• Records provided

++++++

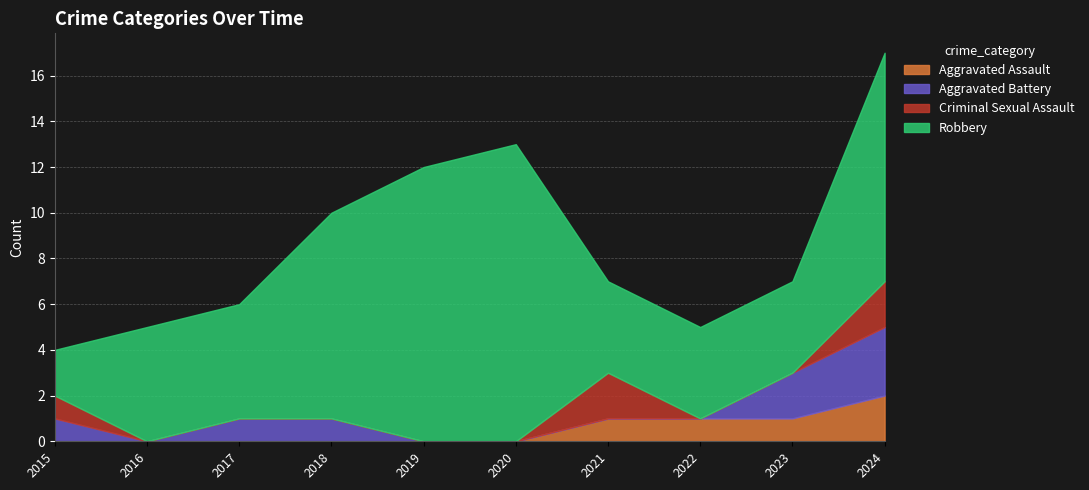

What value does the Robbery series have at 2016?

5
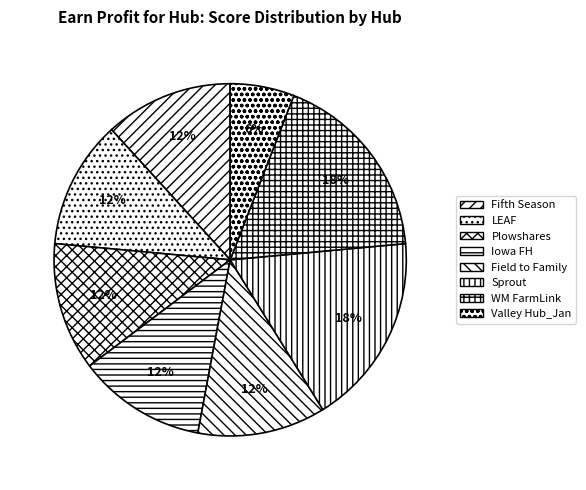

To the nearest percent, what portion does LEAF represent?

12%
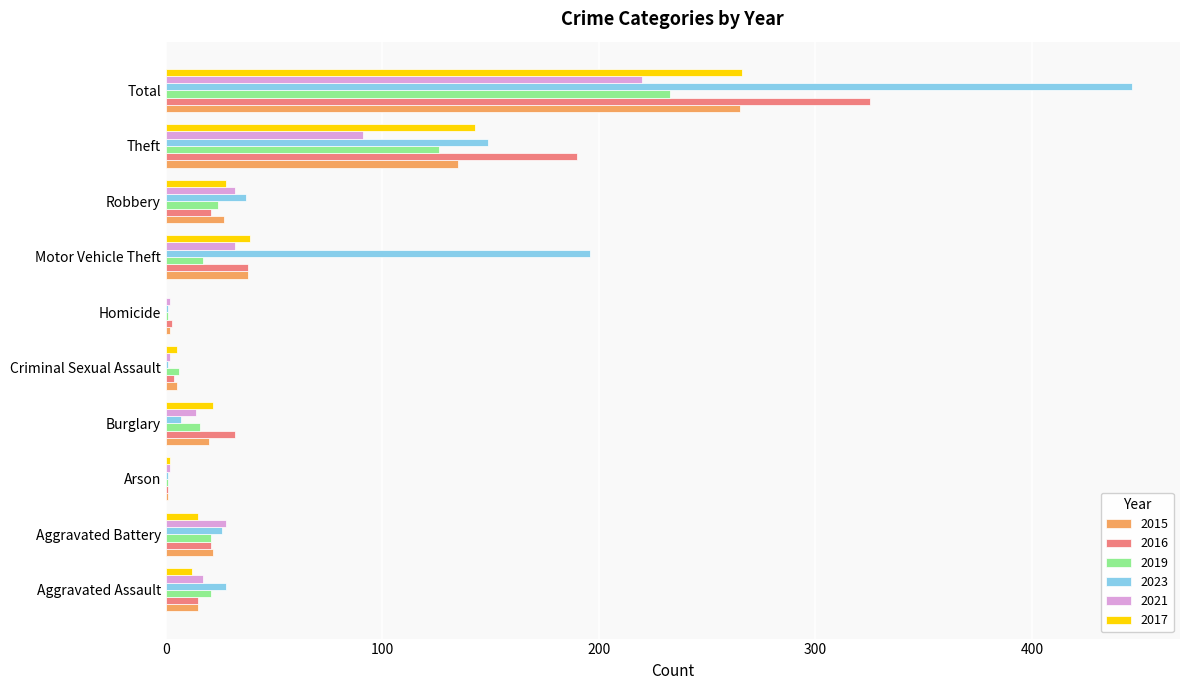

Is it true that 2016 equals 140 at Total?

False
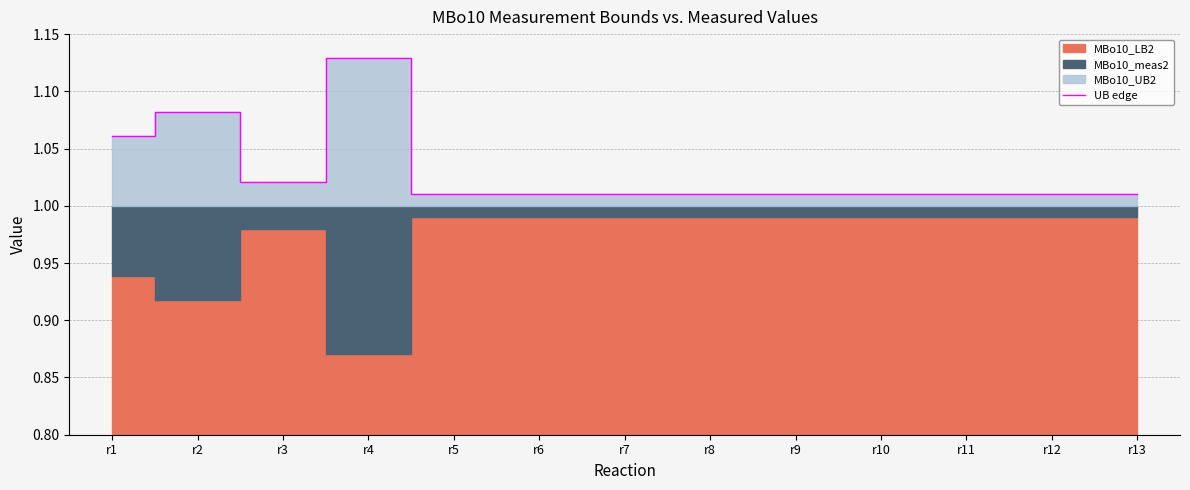

The value at r11 is 1.0. True or false?

True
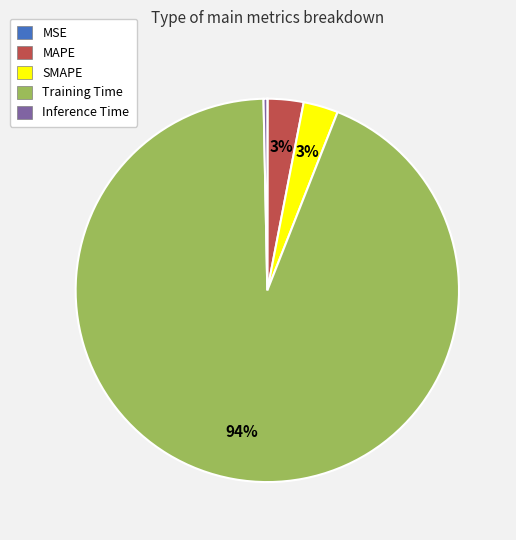

The MAPE slice represents 3% of the pie. True or false?

True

++++++

• Your instructions
Return the text of all five entries above unchanged, omitting the pictures.

• Response
What value does the Robbery series have at 2016?

5

To the nearest percent, what portion does LEAF represent?

12%

Is it true that 2016 equals 140 at Total?

False

The value at r11 is 1.0. True or false?

True

The MAPE slice represents 3% of the pie. True or false?

True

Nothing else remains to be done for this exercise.